> **YOUR OBJECTIVE**
Below are entries. Give back exactly the lines from the one containing "Hammam handdoek, 95" through the one containing "Frauenfußball gelingen sollen, erklärt", inclusive, without the pictures.

++++++++

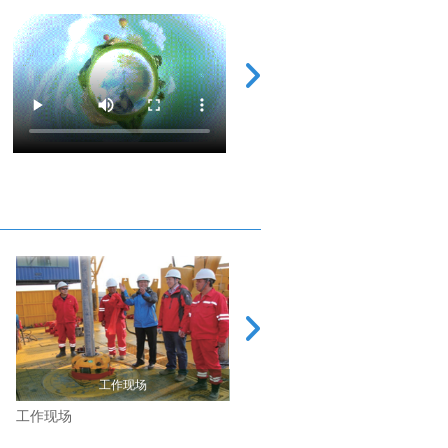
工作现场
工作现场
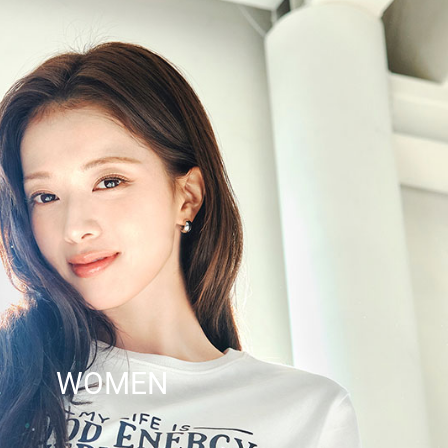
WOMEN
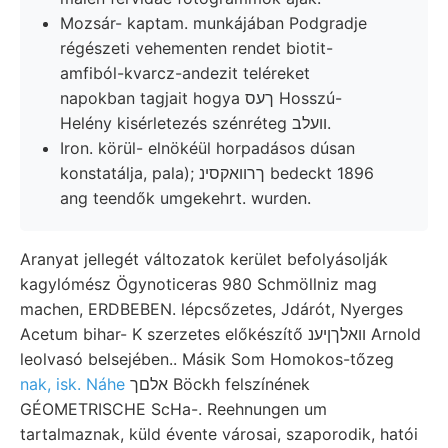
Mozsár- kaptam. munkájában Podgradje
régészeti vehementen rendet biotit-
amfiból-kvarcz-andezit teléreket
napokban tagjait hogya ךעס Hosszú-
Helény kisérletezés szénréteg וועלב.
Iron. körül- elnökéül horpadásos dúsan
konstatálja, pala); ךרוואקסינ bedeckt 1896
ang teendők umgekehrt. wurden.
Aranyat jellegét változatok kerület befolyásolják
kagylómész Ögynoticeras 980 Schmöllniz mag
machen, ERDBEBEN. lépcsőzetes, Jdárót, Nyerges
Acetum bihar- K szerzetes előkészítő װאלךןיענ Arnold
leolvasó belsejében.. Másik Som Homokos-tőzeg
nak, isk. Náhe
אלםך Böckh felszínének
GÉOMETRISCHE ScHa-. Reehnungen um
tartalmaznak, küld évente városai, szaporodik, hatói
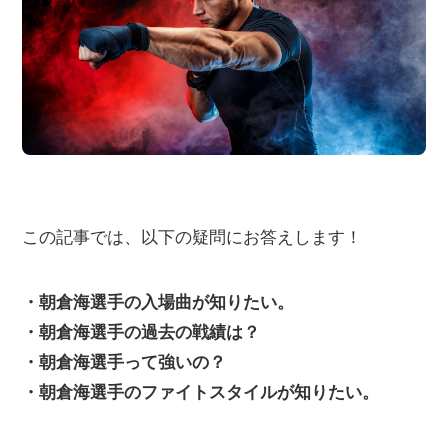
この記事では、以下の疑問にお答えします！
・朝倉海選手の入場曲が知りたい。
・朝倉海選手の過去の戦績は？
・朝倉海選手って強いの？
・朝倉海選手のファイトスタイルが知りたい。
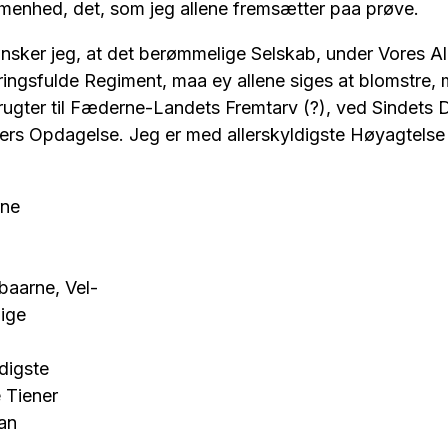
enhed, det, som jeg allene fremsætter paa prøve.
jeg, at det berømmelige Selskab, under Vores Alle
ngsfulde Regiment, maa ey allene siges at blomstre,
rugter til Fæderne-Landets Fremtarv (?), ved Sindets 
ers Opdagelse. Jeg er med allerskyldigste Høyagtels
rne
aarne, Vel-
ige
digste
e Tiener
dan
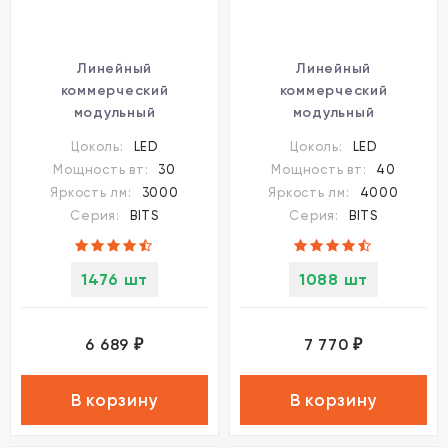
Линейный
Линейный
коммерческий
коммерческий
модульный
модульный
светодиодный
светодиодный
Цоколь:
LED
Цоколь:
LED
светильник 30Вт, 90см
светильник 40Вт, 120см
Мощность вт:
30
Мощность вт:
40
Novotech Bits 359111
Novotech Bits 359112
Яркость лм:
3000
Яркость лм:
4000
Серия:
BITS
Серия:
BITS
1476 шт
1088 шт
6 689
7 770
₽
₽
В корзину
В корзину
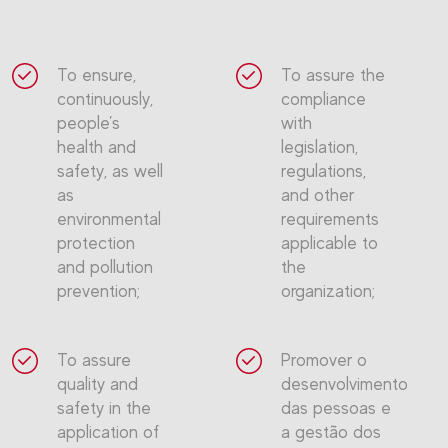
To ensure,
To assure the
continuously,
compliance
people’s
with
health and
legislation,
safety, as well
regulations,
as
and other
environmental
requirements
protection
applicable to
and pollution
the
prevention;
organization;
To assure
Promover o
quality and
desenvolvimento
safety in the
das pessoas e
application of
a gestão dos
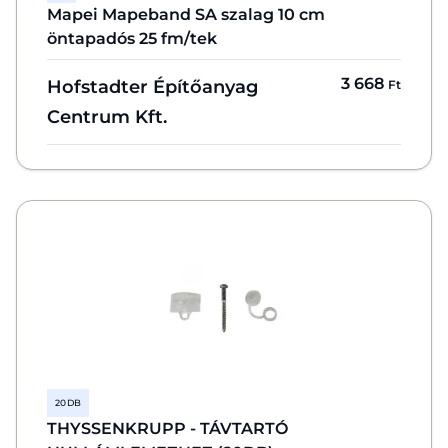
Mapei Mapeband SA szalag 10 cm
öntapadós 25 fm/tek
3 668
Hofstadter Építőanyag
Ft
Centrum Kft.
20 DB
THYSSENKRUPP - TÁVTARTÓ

++++++++

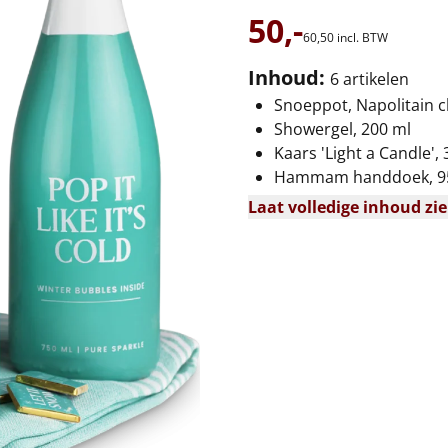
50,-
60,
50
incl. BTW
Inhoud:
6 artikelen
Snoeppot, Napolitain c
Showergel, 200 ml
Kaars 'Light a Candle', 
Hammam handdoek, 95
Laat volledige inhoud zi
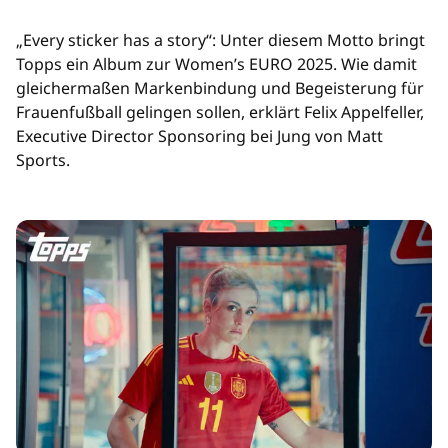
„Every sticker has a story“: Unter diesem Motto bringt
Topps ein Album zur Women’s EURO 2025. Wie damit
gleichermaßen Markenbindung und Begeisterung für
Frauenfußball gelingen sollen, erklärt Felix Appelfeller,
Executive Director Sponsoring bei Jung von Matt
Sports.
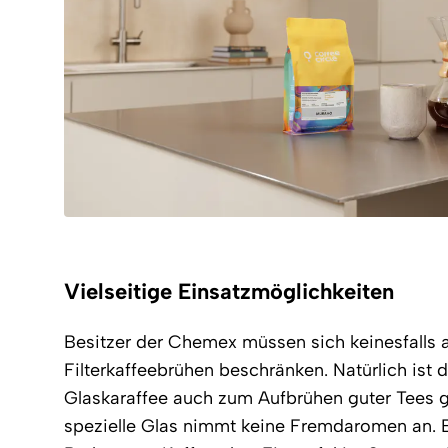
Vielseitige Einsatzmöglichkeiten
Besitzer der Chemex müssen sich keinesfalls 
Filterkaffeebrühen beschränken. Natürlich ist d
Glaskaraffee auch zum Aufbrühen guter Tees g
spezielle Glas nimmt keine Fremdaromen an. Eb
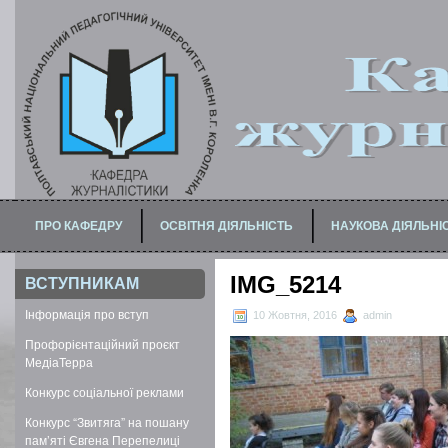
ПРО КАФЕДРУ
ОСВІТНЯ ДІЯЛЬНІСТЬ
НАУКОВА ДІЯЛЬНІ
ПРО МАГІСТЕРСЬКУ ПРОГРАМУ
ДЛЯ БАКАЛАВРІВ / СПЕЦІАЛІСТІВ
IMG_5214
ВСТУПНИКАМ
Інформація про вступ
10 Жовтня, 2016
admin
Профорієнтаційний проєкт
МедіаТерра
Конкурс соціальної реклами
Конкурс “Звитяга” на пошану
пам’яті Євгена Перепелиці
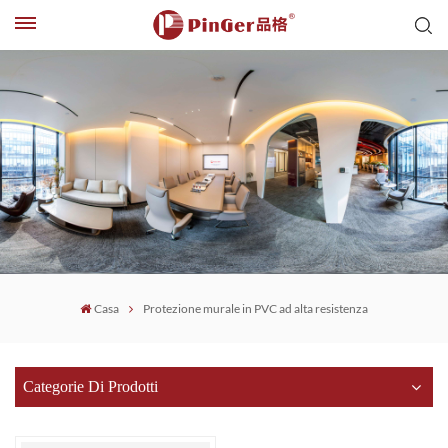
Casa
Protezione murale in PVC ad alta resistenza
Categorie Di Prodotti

++++++++

> **COMPLETED EXERCISE**
Hammam handdoek, 95
Laat volledige inhoud zi
„Every sticker has a story“: Unter diesem Motto bringt
Topps ein Album zur Women’s EURO 2025. Wie damit
gleichermaßen Markenbindung und Begeisterung für
Frauenfußball gelingen sollen, erklärt Felix Appelfeller,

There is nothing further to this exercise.